Page MenuHomePhabricator

Deploy Alertmanager for alerting infrastructure phase 1
Open, Needs TriagePublic

Description

This task tracks the alerting infrastructure roadmap phase 1, namely introducing Prometheus Alertmanager to production in a limited and read-only fashion.

Deliverables:

  • Alertmanager deployed in HA/clustered mode in two sites
  • Alerts dashboard deployed and available behind HTTP authentication
  • IRC bot deployed alongside Alertmanager and sending notifications to a test channel
  • All Icinga outstanding alerts show up in alerts dashboard
  • Grouping and inhibition of alerts is working as expected

Event Timeline

Restricted Application added a subscriber: Aklapper. · View Herald TranscriptMon, Jul 27, 1:54 PM
fgiunchedi moved this task from Inbox to In progress on the observability board.Mon, Jul 27, 1:55 PM
fgiunchedi moved this task from Backlog to Doing on the User-fgiunchedi board.Wed, Jul 29, 3:34 PM
bd808 added a subscriber: bd808.Thu, Jul 30, 10:56 PM

Jason setup alertmanager in our metricsinfra project.

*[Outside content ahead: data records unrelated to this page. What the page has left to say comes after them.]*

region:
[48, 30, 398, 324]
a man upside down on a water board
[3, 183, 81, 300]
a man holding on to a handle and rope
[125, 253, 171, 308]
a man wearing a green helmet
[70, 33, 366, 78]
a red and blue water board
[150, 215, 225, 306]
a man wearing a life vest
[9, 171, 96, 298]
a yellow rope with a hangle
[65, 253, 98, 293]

One thing I just found out about it is that the package shipped for Buster is ancient. v0.15.3 was tagged upstream on 2018-11-09. There is a package for Sid however of v0.21.0 which was tagged upstream on 2020-06-16. I figured out this version issue while trying to get https://github.com/prymitive/karma running as a gui to view and silence alerts.

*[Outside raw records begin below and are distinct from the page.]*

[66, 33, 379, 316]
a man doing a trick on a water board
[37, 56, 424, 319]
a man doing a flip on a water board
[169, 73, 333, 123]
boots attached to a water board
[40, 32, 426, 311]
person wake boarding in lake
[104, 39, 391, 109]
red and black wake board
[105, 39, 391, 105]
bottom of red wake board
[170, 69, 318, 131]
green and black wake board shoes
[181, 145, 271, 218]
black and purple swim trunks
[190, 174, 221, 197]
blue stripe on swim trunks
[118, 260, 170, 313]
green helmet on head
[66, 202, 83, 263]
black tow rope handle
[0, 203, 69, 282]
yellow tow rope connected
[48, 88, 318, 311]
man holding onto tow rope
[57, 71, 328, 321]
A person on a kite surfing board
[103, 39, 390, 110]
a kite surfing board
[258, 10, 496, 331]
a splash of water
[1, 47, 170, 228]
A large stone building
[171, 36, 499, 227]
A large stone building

Jason setup alertmanager in our metricsinfra project. One thing I just found out about it is that the package shipped for Buster is ancient. v0.15.3 was tagged upstream on 2018-11-09. There is a package for Sid however of v0.21.0 which was tagged upstream on 2020-06-16. I figured out this version issue while trying to get https://github.com/prymitive/karma running as a gui to view and silence alerts.

I can confirm I'm running into the same problem with Buster's version, and found the same solution to be working (i.e. the package from testing/unstable)

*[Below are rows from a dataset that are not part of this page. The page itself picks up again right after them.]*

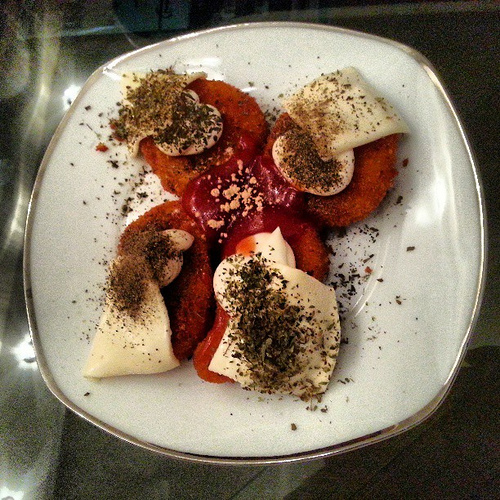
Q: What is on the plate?
A: Food.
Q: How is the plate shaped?
A: It is squared.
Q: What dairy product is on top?
A: Cheese.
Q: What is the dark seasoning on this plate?
A: Pepper.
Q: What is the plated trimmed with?
A: Silver.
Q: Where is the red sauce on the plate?
A: In the center.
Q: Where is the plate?
A: On the granite.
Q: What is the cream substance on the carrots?
A: Sour cream.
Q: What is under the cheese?
A: Carrots.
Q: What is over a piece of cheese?
A: Spices.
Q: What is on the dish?
A: Spices.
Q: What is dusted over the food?
A: Black pepper.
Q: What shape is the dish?
A: Square.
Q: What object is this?
A: A white plate with a silver edge.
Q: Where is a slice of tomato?
A: On a white plate.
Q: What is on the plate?
A: A slice of white cheese.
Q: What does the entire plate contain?
A: Tomatoes and cheese.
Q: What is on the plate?
A: Food.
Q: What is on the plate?
A: Yams, cheese, pepper.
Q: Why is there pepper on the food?
A: For flavor.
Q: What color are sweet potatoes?
A: Dark orange.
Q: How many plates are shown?
A: One.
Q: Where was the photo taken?
A: Table.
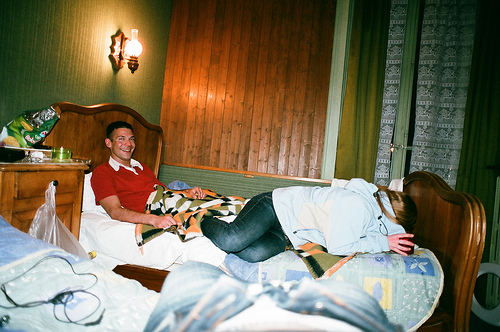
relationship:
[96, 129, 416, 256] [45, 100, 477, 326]
couple in bed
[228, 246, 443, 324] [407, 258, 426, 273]
blanket has butterfly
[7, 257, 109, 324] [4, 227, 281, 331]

Change 617688 had a related patch set uploaded (by Filippo Giunchedi; owner: Filippo Giunchedi):
[operations/puppet@production] alertmanager: add IRC notifier

https://gerrit.wikimedia.org/r/617688

Change 617689 had a related patch set uploaded (by Filippo Giunchedi; owner: Filippo Giunchedi):
[operations/puppet@production] role: add alertmanager::irc to alerting_host

https://gerrit.wikimedia.org/r/617689

re: showing icinga alerts as prometheus/alertmanager alerts, the plan ATM looks like this:

  • export icinga alerts (in HARD state, i.e. shown at https://icinga.wikimedia.org/alerts) as Prometheus metrics, in the form of sth like icinga_alert{host="host",status="CRITICAL",service="description of the service",information="output from the plugin"}.
    • Augment prometheus-icinga-exporter with such capability, technically I believe it can be all inferred from status.dat. However icinga also offers JSON export from the cgi, which we could use instead and massage as needed. What do you think @colewhite ?
  • Decide where to store such metrics, the metric above has the obvious potential for a cardinality explosion. However this setup is meant to ease the transition to alertmanager. The expected state down the road is that most alerts will be Prometheus-native and icinga will have fewer and fewer alerts. Having said that, setting up a small Prometheus instance just for this isn't too much work

Change 618284 had a related patch set uploaded (by Filippo Giunchedi; owner: Filippo Giunchedi):
[operations/puppet@production] prometheus: lowercase alerts annotations

https://gerrit.wikimedia.org/r/618284

re: showing icinga alerts as prometheus/alertmanager alerts, the plan ATM looks like this:

  • export icinga alerts (in HARD state, i.e. shown at https://icinga.wikimedia.org/alerts) as Prometheus metrics, in the form of sth like icinga_alert{host="host",status="CRITICAL",service="description of the service",information="output from the plugin"}.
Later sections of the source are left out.